The State Bank of Pakistan (SBP) purchased a net $9.7 billion from the domestic foreign exchange market between June 2024 and September 2025, reflecting its active intervention to stabilize the rupee and strengthen the country’s forex reserves, according to central bank data released Tuesday.
Data shows the SBP remained a consistent buyer of dollars, with major purchases including $573 million in June 2024, $946 million in September 2024, $1.15 billion in November 2024, and $1.02 billion in September 2025. Net FX interventions include outright and swap purchases, offset by sales in the interbank market.
Despite these heavy interventions, Pakistan’s foreign exchange reserves fluctuated due to inflows and outflows. Reserves rose to $14.5 billion by June 2025, moderated slightly in subsequent months, and reached $15.9 billion by December 19, 2025, highlighting a steady recovery trend.
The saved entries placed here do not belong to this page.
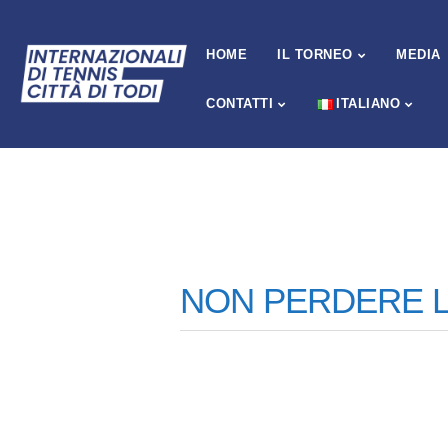
HOME
IL TORNEO
MEDIA
CONTATTI
ITALIANO
NON PERDERE LA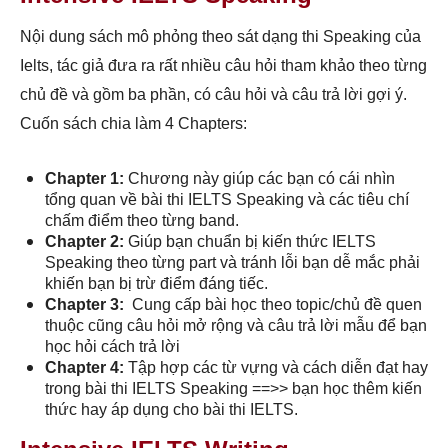
Nội dung sách mô phỏng theo sát dạng thi Speaking của
Ielts, tác giả đưa ra rất nhiều câu hỏi tham khảo theo từng
chủ đề và gồm ba phần, có câu hỏi và câu trả lời gợi ý.
Cuốn sách chia làm 4 Chapters:
Chapter 1:
Chương này giúp các bạn có cái nhìn
tổng quan về bài thi IELTS Speaking và các tiêu chí
chấm điểm theo từng band.
Chapter 2:
Giúp bạn chuẩn bị kiến thức IELTS
Speaking theo từng part và tránh lỗi bạn dễ mắc phải
khiến bạn bị trừ điểm đáng tiếc.
Chapter 3:
Cung cấp bài học theo topic/chủ đề quen
thuộc cũng câu hỏi mở rộng và câu trả lời mẫu để bạn
học hỏi cách trả lời
Chapter 4:
Tập hợp các từ vựng và cách diễn đạt hay
trong bài thi IELTS Speaking ==>> bạn học thêm kiến
thức hay áp dụng cho bài thi IELTS.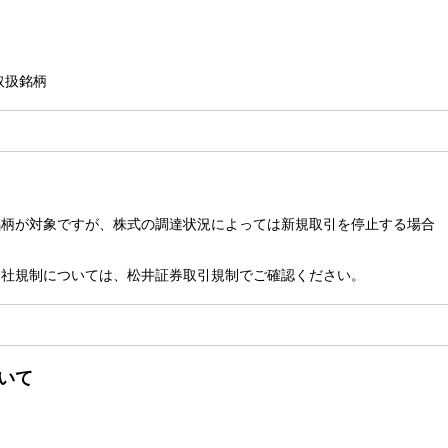
取扱銘柄
銘柄が対象ですが、株式の調達状況によっては新規取引を停止する場合
当社規制については、
松井証券取引規制
でご確認ください。
いて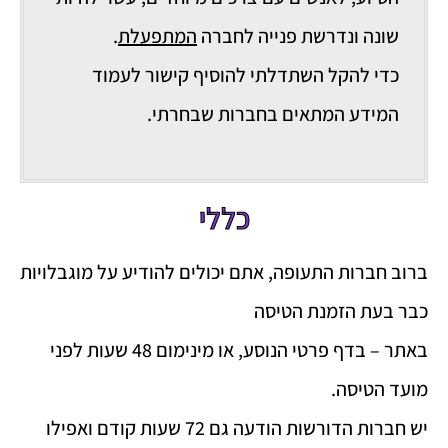
שונה ונדרשת פנייה לחברה
המתפעלת
.
כדי להקל השתדלתי להוסיף קישור לעמוד
המידע המתאים בחברות שבחרתי.
כללי
ברוב חברות התעופה, אתם יכולים להודיע על מוגבלויות
כבר בעת הזמנת הטיסה
באתר – בדף פרטי הנוסע, או מינימום 48 שעות לפני
מועד הטיסה.
יש חברות הדורשות הודעה גם 72 שעות קודם ואפילו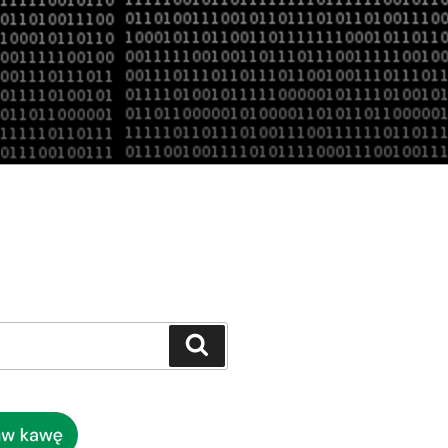
Szukaj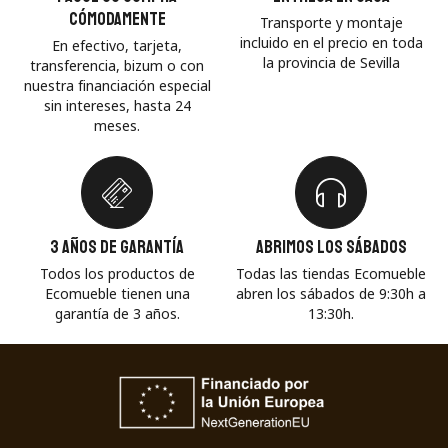
cómodamente
Transporte y montaje
incluido en el precio en toda
En efectivo, tarjeta,
la provincia de Sevilla
transferencia, bizum o con
nuestra financiación especial
sin intereses, hasta 24
meses.
3 años de garantía
Abrimos los sábados
Todos los productos de
Todas las tiendas Ecomueble
Ecomueble tienen una
abren los sábados de 9:30h a
garantía de 3 años.
13:30h.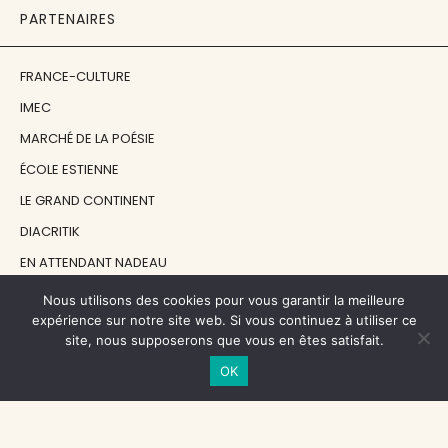
PARTENAIRES
FRANCE-CULTURE
IMEC
MARCHÉ DE LA POÉSIE
ÉCOLE ESTIENNE
LE GRAND CONTINENT
DIACRITIK
EN ATTENDANT NADEAU
Nous utilisons des cookies pour vous garantir la meilleure
NOS SOUTIENS
expérience sur notre site web. Si vous continuez à utiliser ce
site, nous supposerons que vous en êtes satisfait.
OK
CENTRE NATIONAL DU LIVRE
RÉGION ÎLE-DE-FRANCE
MAIRIE PARIS CENTRE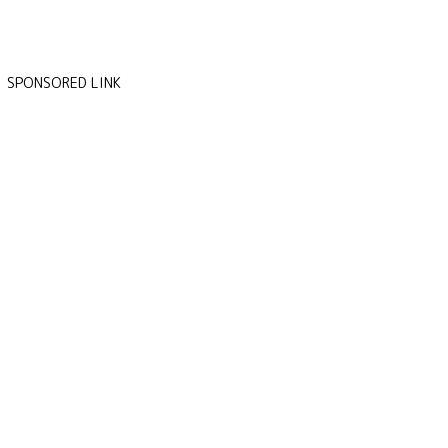
SPONSORED LINK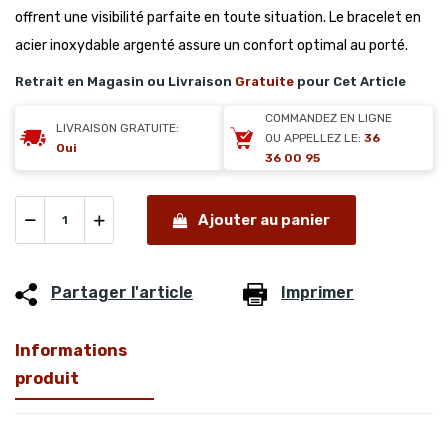
offrent une visibilité parfaite en toute situation. Le bracelet en
acier inoxydable argenté assure un confort optimal au porté.
Retrait en Magasin ou Livraison
Gratuite
pour Cet Article
COMMANDEZ EN LIGNE
LIVRAISON GRATUITE:
OU APPELLEZ LE:
36
Oui
36 00 95
Ajouter au panier
Partager l'article
Imprimer
Informations
produit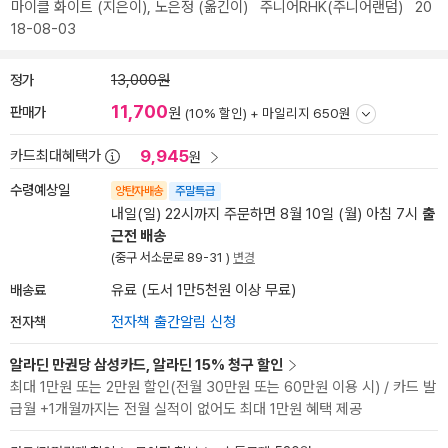
마이클 화이트
(지은이),
노은정
(옮긴이)
주니어RHK(주니어랜덤)
20
18-08-03
정가
13,000원
11,700
판매가
원
(10% 할인) +
마일리지 650원
9,945
카드최대혜택가
원
수령예상일
양탄자배송
주말특급
내일(일) 22시까지 주문하면 8월 10일 (월) 아침 7시
출
근전 배송
(중구 서소문로 89-31 )
변경
배송료
유료 (도서 1만5천원 이상 무료)
전자책
전자책 출간알림 신청
알라딘 만권당 삼성카드, 알라딘 15% 청구 할인
최대 1만원 또는 2만원 할인(전월 30만원 또는 60만원 이용 시) / 카드 발
급월 +1개월까지는 전월 실적이 없어도 최대 1만원 혜택 제공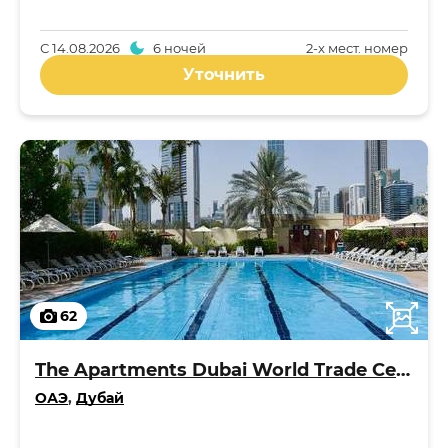
С
14.08.2026
6 ночей
2-x мест. номер
Уточнить
62
The Apartments Dubai World Trade Centre
ОАЭ
,
Дубай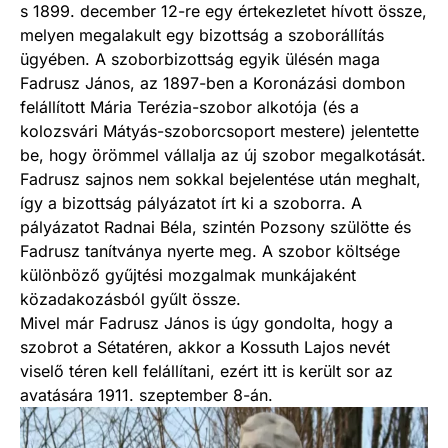
s 1899. december 12-re egy értekezletet hívott össze,
melyen megalakult egy bizottság a szoborállítás
ügyében. A szoborbizottság egyik ülésén maga
Fadrusz János, az 1897-ben a Koronázási dombon
felállított Mária Terézia-szobor alkotója (és a
kolozsvári Mátyás-szoborcsoport mestere) jelentette
be, hogy örömmel vállalja az új szobor megalkotását.
Fadrusz sajnos nem sokkal bejelentése után meghalt,
így a bizottság pályázatot írt ki a szoborra. A
pályázatot Radnai Béla, szintén Pozsony szülötte és
Fadrusz tanítványa nyerte meg. A szobor költsége
különböző gyűjtési mozgalmak munkájaként
közadakozásból gyűlt össze.
Mivel már Fadrusz János is úgy gondolta, hogy a
szobrot a Sétatéren, akkor a Kossuth Lajos nevét
viselő téren kell felállítani, ezért itt is került sor az
avatására 1911. szeptember 8-án.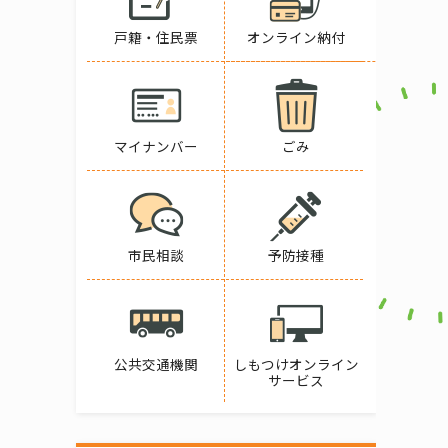
戸籍・住民票
オンライン納付
マイナンバー
ごみ
市民相談
予防接種
公共交通機関
しもつけオンライン
サービス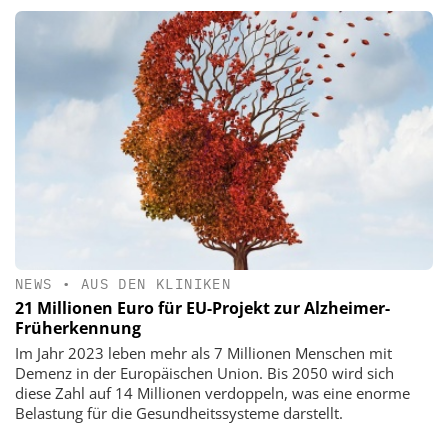
NEWS
•
AUS DEN KLINIKEN
21 Millionen Euro für EU-Projekt zur Alzheimer-
Früherkennung
Im Jahr 2023 leben mehr als 7 Millionen Menschen mit
Demenz in der Europäischen Union. Bis 2050 wird sich
diese Zahl auf 14 Millionen verdoppeln, was eine enorme
Belastung für die Gesundheitssysteme darstellt.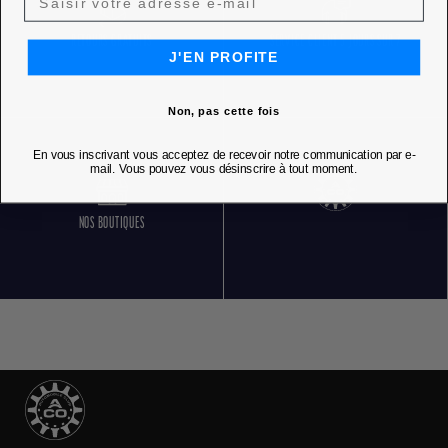
RETOURS GRATUITS
SERVICE CLIENT 5 JOURS SUR 7
J'EN PROFITE
Non, pas cette fois
En vous inscrivant vous acceptez de recevoir notre communication par e-
mail. Vous pouvez vous désinscrire à tout moment.
NOS BOUTIQUES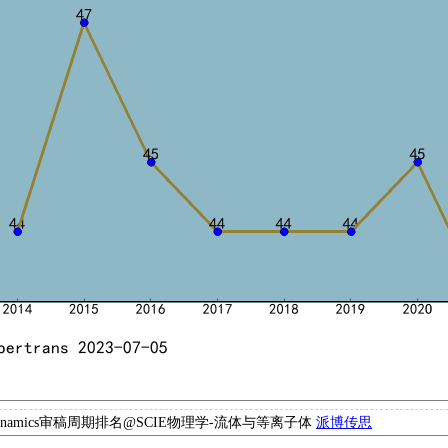
drodynamics审稿周期排名@SCIE物理学-流体与等离子体
派博传思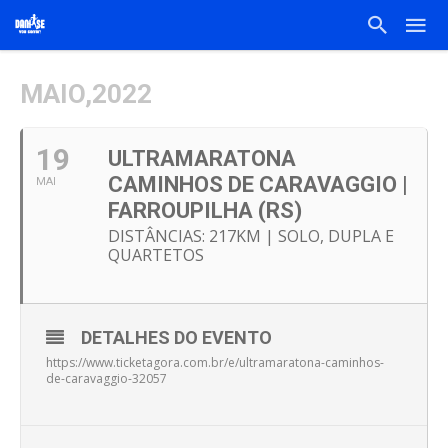
MAIO,2022
19
ULTRAMARATONA
CAMINHOS DE CARAVAGGIO |
MAI
FARROUPILHA (RS)
DISTÂNCIAS: 217KM | SOLO, DUPLA E
QUARTETOS
DETALHES DO EVENTO
https://www.ticketagora.com.br/e/ultramaratona-caminhos-
de-caravaggio-32057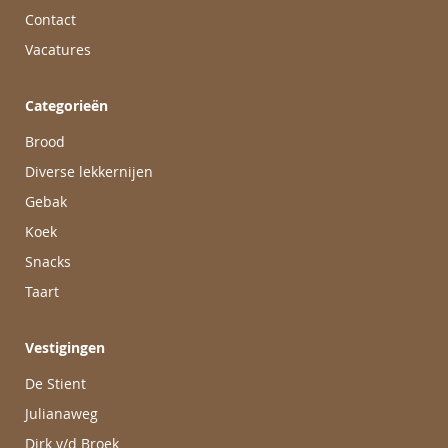
Contact
Vacatures
Categorieën
Brood
Diverse lekkernijen
Gebak
Koek
Snacks
Taart
Vestigingen
De Stient
Julianaweg
Dirk v/d Broek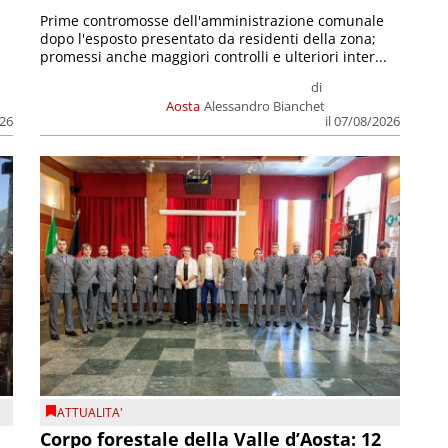
Prime contromosse dell'amministrazione comunale
dopo l'esposto presentato da residenti della zona;
promessi anche maggiori controlli e ulteriori inter...
di
Aosta
Alessandro Bianchet
026
il 07/08/2026
ATTUALITA'
Corpo forestale della Valle d’Aosta: 12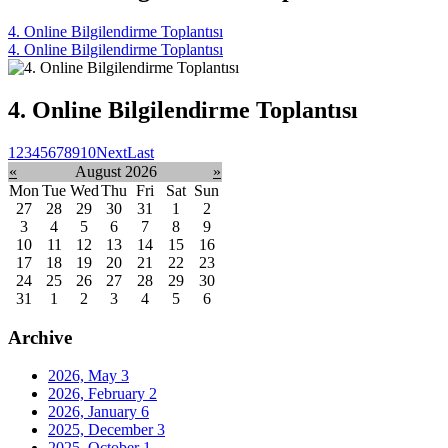
4. Online Bilgilendirme Toplantısı
4. Online Bilgilendirme Toplantısı
4. Online Bilgilendirme Toplantısı
1
2
3
4
5
6
7
8
9
10
Next
Last
«
August 2026
»
Mon
Tue
Wed
Thu
Fri
Sat
Sun
27
28
29
30
31
1
2
3
4
5
6
7
8
9
10
11
12
13
14
15
16
17
18
19
20
21
22
23
24
25
26
27
28
29
30
31
1
2
3
4
5
6
Archive
2026, May
3
2026, February
2
2026, January
6
2025, December
3
2025, October
1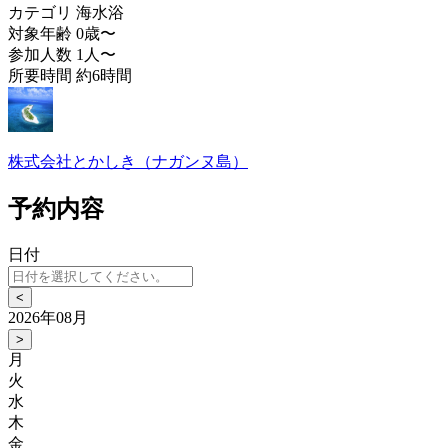
カテゴリ
海水浴
対象年齢
0歳〜
参加人数
1人〜
所要時間
約6時間
株式会社とかしき（ナガンヌ島）
予約内容
日付
<
2026年08月
>
月
火
水
木
金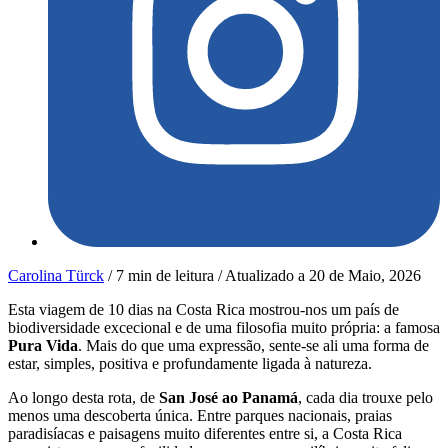
Carolina Türck
/
7 min de leitura
/
Atualizado a
20 de Maio, 2026
Esta viagem de 10 dias na Costa Rica mostrou-nos um país de
biodiversidade excecional e de uma filosofia muito própria: a famosa
Pura Vida
. Mais do que uma expressão, sente-se ali uma forma de
estar, simples, positiva e profundamente ligada à natureza.
Ao longo desta rota, de
San José ao Panamá
, cada dia trouxe pelo
menos uma descoberta única. Entre parques nacionais, praias
paradisíacas e paisagens muito diferentes entre si, a Costa Rica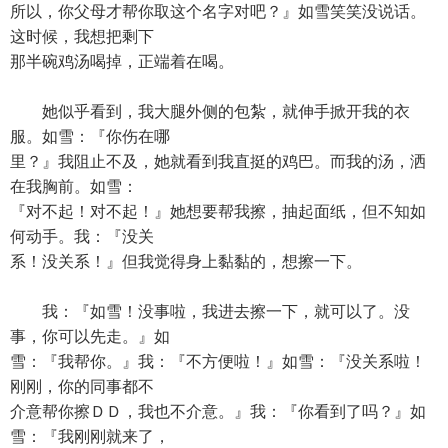
所以，你父母才帮你取这个名字对吧？』如雪笑笑没说话。
这时候，我想把剩下
那半碗鸡汤喝掉，正端着在喝。
她似乎看到，我大腿外侧的包紮，就伸手掀开我的衣
服。如雪：『你伤在哪
里？』我阻止不及，她就看到我直挺的鸡巴。而我的汤，洒
在我胸前。如雪：
『对不起！对不起！』她想要帮我擦，抽起面纸，但不知如
何动手。我：『没关
系！没关系！』但我觉得身上黏黏的，想擦一下。
我：『如雪！没事啦，我进去擦一下，就可以了。没
事，你可以先走。』如
雪：『我帮你。』我：『不方便啦！』如雪：『没关系啦！
刚刚，你的同事都不
介意帮你擦ＤＤ，我也不介意。』我：『你看到了吗？』如
雪：『我刚刚就来了，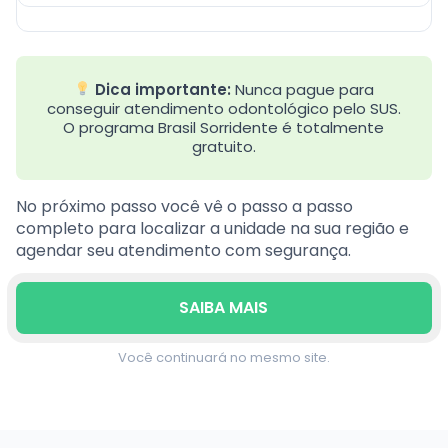
Dica importante:
Nunca pague para
conseguir atendimento odontológico pelo SUS.
O programa Brasil Sorridente é totalmente
gratuito.
No próximo passo você vê o passo a passo
completo para localizar a unidade na sua região e
agendar seu atendimento com segurança.
SAIBA MAIS
Você continuará no mesmo site.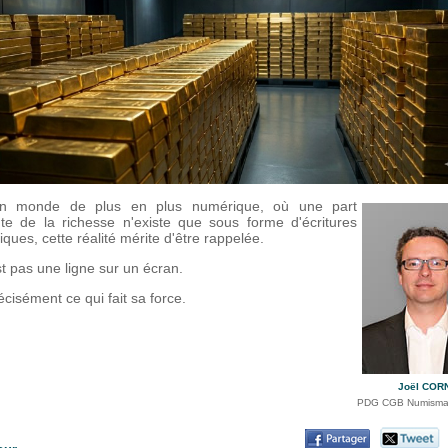
n monde de plus en plus numérique, où une part
nte de la richesse n'existe que sous forme d'écritures
iques, cette réalité mérite d'être rappelée.
st pas une ligne sur un écran.
écisément ce qui fait sa force.
Joël COR
PDG CGB Numismat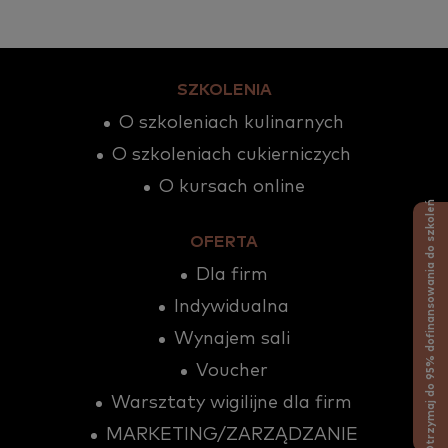
SZKOLENIA
O szkoleniach kulinarnych
O szkoleniach cukierniczych
O kursach online
Otrzymaj do 95% dofinansowania do szkoleń
OFERTA
Dla firm
Indywidualna
Wynajem sali
Voucher
Warsztaty wigilijne dla firm
MARKETING/ZARZĄDZANIE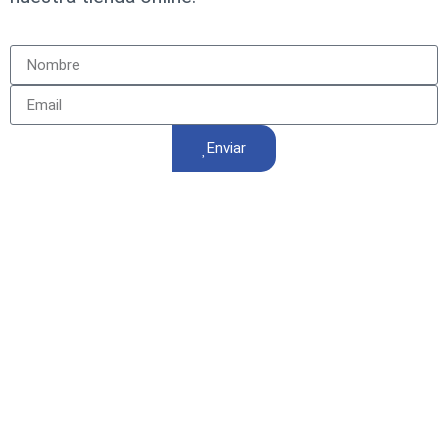
Enviar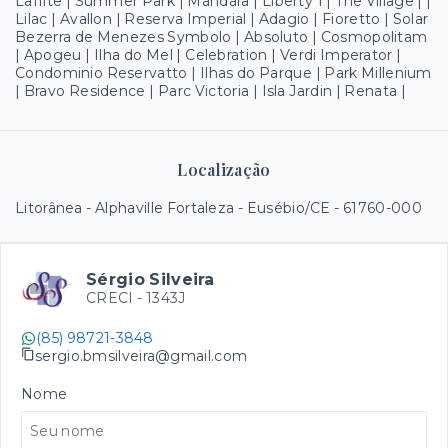
Laffite | Summer Park | Mandara | Liberty 1 | The Village | |
Lilac | Avallon | Reserva Imperial | Adagio | Fioretto | Solar
Bezerra de Menezes Symbolo | Absoluto | Cosmopolitam
| Apogeu | Ilha do Mel | Celebration | Verdi Imperator |
Condominio Reservatto | Ilhas do Parque | Park Millenium
| Bravo Residence | Parc Victoria | Isla Jardin | Renata |
Localização
Litorânea - Alphaville Fortaleza - Eusébio/CE
- 61760-000
Sérgio Silveira
CRECI -
1343J
(85) 98721-3848
sergio.bmsilveira@gmail.com
Nome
SBP’s sustained buying helped stabilize the rupee, support import financing, and manage market volatility amid global and domestic economic pressures. Analysts say consistent intervention has been crucial in maintaining investor confidence and protecting reserves, even as challenges like import payments and debt obligations continue.
An official noted, “The central bank’s proactive purchases aim to ensure stability in the forex market and safeguard Pakistan’s economic resilience against external shocks.”